§ Your assignment
Reproduce verbatim the lines of the items from the very first line up to and including the line with "parcourra le pays".

Stored records
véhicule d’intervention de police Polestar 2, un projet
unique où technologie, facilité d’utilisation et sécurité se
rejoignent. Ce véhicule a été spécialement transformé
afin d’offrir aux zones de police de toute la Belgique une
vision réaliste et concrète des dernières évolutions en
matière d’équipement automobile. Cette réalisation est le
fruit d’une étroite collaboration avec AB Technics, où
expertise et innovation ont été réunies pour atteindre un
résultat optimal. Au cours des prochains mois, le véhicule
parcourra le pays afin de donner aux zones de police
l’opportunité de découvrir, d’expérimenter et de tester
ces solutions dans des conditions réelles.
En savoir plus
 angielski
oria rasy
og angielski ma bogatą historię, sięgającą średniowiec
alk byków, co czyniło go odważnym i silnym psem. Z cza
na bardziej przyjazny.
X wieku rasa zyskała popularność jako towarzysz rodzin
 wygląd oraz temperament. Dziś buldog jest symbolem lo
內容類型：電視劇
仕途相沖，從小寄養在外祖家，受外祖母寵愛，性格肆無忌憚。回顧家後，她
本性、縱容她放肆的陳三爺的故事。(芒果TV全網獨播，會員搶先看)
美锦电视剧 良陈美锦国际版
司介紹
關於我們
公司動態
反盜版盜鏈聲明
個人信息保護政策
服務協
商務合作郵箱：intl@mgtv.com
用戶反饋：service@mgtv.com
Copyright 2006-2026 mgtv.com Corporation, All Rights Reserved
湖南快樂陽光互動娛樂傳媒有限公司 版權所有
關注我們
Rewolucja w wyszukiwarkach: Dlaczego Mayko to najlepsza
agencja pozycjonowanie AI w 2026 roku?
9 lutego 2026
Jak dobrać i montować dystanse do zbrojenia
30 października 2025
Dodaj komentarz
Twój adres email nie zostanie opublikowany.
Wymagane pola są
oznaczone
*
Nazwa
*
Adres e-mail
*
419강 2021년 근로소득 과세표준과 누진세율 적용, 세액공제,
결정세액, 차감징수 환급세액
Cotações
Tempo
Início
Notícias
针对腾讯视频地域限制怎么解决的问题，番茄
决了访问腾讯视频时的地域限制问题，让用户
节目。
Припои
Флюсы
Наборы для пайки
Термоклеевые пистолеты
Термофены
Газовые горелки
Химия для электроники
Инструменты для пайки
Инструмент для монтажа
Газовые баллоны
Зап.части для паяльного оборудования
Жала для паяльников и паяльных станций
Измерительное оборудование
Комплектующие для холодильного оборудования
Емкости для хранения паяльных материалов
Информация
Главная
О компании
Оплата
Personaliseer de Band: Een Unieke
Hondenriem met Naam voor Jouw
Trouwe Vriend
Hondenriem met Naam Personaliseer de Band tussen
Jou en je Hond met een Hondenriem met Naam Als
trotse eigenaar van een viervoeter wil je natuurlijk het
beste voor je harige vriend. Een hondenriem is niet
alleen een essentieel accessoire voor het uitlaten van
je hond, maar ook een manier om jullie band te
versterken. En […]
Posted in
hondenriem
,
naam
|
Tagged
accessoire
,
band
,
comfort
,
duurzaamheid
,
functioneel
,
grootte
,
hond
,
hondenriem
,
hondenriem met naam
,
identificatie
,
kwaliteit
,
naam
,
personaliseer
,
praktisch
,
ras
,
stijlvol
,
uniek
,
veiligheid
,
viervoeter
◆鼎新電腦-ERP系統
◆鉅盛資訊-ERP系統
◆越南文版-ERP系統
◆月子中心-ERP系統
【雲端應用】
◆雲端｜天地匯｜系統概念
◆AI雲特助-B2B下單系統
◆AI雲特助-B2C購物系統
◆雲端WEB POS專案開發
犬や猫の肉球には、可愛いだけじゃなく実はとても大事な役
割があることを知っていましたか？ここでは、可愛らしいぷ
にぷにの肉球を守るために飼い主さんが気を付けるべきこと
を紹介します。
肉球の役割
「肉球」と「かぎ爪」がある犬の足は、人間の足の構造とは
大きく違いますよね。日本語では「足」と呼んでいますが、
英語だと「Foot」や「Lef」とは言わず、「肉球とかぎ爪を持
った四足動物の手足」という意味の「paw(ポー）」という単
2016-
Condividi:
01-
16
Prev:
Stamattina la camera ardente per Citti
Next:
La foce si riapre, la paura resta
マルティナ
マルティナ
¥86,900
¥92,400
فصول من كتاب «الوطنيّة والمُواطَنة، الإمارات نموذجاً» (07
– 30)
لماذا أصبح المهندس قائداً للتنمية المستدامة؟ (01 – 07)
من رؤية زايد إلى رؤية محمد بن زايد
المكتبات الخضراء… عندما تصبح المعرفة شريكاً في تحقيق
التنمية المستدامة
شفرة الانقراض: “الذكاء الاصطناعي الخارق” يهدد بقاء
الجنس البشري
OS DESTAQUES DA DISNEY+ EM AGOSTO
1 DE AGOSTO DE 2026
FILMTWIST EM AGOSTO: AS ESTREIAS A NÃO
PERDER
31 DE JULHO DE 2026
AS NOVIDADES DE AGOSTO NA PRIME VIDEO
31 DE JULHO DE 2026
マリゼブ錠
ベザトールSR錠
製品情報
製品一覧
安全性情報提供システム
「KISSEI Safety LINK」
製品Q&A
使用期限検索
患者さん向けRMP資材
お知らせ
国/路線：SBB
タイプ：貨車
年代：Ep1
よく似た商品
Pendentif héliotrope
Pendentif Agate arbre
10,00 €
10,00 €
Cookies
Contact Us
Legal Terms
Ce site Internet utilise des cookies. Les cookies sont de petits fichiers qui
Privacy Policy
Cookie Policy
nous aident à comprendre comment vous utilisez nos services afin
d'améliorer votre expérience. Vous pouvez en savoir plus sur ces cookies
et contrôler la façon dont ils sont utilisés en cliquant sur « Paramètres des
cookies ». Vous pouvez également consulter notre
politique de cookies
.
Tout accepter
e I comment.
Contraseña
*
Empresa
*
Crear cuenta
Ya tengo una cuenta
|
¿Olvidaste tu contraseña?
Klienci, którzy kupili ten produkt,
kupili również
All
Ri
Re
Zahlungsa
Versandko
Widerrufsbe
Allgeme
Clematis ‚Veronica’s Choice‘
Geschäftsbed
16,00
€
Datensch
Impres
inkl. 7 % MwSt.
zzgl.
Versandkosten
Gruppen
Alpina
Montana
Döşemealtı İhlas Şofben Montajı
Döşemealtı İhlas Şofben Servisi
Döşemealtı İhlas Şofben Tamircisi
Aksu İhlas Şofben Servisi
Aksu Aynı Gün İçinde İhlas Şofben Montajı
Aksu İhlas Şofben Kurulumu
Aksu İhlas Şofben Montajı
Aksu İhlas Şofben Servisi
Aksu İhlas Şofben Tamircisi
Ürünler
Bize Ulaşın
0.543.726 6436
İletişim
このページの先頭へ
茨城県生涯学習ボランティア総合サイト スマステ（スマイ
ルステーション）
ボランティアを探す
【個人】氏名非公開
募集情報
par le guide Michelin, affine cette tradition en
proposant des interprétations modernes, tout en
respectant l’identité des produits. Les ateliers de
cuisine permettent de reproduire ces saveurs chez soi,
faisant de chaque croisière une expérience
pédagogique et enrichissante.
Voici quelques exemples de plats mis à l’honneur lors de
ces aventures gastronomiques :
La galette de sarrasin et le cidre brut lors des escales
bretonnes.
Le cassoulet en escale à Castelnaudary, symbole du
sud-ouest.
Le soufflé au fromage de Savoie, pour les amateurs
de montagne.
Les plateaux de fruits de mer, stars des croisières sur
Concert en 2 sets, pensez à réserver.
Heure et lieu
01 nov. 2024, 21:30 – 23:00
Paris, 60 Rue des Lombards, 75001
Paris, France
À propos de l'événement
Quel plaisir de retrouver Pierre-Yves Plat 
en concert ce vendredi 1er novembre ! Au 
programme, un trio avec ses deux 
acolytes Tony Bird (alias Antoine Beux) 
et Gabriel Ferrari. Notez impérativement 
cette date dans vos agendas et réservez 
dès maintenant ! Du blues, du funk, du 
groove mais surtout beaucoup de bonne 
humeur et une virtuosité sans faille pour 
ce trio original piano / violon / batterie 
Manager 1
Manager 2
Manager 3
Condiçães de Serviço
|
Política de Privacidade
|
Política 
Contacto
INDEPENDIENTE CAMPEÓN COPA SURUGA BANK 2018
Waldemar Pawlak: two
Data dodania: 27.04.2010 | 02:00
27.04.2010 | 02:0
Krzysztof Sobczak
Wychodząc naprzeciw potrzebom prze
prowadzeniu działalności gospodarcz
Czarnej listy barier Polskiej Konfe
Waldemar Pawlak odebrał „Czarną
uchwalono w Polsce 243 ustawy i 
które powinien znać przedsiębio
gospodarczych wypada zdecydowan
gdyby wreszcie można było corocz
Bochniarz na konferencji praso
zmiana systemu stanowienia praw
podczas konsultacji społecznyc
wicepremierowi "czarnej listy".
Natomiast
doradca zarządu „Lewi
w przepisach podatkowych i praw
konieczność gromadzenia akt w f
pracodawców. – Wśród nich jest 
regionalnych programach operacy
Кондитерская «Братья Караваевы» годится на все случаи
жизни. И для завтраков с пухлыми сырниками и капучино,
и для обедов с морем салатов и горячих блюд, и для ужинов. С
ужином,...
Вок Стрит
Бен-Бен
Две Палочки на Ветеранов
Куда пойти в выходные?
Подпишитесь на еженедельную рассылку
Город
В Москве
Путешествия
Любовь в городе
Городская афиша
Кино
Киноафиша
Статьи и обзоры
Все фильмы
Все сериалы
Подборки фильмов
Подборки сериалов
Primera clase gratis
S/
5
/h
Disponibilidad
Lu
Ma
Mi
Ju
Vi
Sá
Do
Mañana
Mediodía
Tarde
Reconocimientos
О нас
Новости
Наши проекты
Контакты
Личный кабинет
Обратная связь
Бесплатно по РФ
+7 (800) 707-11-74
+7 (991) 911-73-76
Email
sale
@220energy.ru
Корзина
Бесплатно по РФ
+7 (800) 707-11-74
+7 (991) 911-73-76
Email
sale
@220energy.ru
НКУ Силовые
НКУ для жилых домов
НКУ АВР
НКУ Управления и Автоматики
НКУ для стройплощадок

§ Answer
véhicule d’intervention de police Polestar 2, un projet
unique où technologie, facilité d’utilisation et sécurité se
rejoignent. Ce véhicule a été spécialement transformé
afin d’offrir aux zones de police de toute la Belgique une
vision réaliste et concrète des dernières évolutions en
matière d’équipement automobile. Cette réalisation est le
fruit d’une étroite collaboration avec AB Technics, où
expertise et innovation ont été réunies pour atteindre un
résultat optimal. Au cours des prochains mois, le véhicule
parcourra le pays afin de donner aux zones de police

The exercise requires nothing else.